The laws are established by the passing of legislation by the Northern Ireland Assembly, or by the UK Parliament in some matters.  The Northern Ireland Assembly and its powers were established by the Northern Ireland Act 1998, passed by the UK Parliament.  The Assembly is an elected body, which in turn elects an Executive from among its members.   In April 2010 justice and policing matters were additionally devolved under the Department of Justice Act (Northern Ireland) 2010.  Northern Ireland has its own independent court system and judiciary, but the highest court of appeal remains the UK Supreme Court.  The court system and case law are controlled by the judiciary, which is completely separate from the Assembly.

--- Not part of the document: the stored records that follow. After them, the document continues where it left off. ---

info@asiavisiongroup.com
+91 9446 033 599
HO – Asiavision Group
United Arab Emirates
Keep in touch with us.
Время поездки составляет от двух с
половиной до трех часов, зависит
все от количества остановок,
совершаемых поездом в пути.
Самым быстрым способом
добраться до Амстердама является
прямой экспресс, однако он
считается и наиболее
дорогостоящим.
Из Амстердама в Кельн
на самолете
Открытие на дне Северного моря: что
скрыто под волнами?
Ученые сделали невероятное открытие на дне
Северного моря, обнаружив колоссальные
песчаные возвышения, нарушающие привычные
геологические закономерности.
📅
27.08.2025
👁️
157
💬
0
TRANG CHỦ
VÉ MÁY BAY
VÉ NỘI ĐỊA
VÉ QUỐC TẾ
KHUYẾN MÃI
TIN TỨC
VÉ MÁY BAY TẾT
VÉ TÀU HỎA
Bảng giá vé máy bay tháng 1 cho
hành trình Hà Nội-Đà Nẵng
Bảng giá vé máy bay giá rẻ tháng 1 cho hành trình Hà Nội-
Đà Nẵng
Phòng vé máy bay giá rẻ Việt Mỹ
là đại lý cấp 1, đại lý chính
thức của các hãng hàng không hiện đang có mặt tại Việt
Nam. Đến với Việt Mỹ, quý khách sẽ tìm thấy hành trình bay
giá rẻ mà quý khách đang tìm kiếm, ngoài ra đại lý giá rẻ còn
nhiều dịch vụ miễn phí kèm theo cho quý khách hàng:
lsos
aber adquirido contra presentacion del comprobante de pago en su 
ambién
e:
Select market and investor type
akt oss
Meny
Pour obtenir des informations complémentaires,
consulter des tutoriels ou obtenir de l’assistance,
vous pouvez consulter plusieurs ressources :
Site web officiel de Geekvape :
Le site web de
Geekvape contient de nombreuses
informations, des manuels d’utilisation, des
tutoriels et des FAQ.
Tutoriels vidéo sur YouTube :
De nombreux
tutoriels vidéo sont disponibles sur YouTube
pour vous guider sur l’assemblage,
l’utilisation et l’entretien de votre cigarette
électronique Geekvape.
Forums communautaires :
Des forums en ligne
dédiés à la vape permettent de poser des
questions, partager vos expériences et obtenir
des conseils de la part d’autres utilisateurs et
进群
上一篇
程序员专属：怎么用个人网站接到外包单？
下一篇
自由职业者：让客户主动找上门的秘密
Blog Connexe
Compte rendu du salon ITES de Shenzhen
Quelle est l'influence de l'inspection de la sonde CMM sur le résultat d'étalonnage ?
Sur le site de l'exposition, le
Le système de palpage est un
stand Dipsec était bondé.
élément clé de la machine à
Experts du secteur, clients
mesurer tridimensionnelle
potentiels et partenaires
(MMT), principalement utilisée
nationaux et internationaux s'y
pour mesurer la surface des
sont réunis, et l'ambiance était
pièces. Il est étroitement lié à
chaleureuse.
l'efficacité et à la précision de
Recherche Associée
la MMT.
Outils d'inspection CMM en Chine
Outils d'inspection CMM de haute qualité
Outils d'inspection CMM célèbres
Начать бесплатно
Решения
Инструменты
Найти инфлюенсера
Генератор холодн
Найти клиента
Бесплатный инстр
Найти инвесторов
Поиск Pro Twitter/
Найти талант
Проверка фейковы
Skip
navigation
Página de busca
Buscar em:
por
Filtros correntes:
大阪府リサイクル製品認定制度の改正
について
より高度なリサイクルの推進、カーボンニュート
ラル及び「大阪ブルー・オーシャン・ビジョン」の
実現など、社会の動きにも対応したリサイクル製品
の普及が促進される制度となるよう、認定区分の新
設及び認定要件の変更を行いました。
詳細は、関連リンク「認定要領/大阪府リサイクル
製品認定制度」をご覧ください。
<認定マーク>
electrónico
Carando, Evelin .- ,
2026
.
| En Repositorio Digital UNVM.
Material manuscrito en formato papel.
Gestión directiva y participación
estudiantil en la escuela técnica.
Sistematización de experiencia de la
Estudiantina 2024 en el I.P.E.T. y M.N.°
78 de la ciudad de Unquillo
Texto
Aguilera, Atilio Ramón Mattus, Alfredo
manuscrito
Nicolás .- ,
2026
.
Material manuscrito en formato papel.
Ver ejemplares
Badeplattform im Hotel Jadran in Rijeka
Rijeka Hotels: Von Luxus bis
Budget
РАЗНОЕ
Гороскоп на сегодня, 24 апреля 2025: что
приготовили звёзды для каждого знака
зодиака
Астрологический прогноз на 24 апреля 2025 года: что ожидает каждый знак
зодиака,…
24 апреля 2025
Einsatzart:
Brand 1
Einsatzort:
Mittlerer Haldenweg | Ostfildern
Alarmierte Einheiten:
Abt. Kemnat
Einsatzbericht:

The UK is a member of the EU, so EU law also applies: there is more information about EU law in the EU Law guide.

 

 

 

NI court structure

Below is the court structure for Northern Ireland (taken from the pdf available on the Northern Ireland Courts and Tribunals Service website).

Brief history

The United Kingdom was established by the union of Great Britain and Ireland in 1801 and defined in 1921 with the division of Ireland into Northern Ireland and the Republic of Ireland.  Northern Ireland is one of the 3 legal jurisdictions which make up the UK; the other 2 are (a) England and Wales, (b) Scotland.  Each jurisdiction has its own court system and legal profession.

The Government of Ireland Act 1920 created the UK's first regional Parliament in Northern Ireland, which is often known as the Stormont Parliament after its location.  In 1972 the Stormont Parliament was suspended by Westminster, because of its inability to deal with serious civil unrest, beginning a period of 'direct rule'.  The details of this system of government were set out in the Northern Ireland (Temporary Provisions) Act 1972.  Under direct rule most matters which would have been legislated the the Parliament of Northern Ireland were dealt with by the Privy Council, in the form of Orders in Council.  

In 1998, following the Good Friday Agreement, a new Northern Ireland Assembly was established, with its powers set out in the Northern Ireland Act 1998.  Further powers to deal with policing and criminal justice were devolved from Westminster in 2010.  The UK Parliament in Westminster continues to have reponsibility for some matters.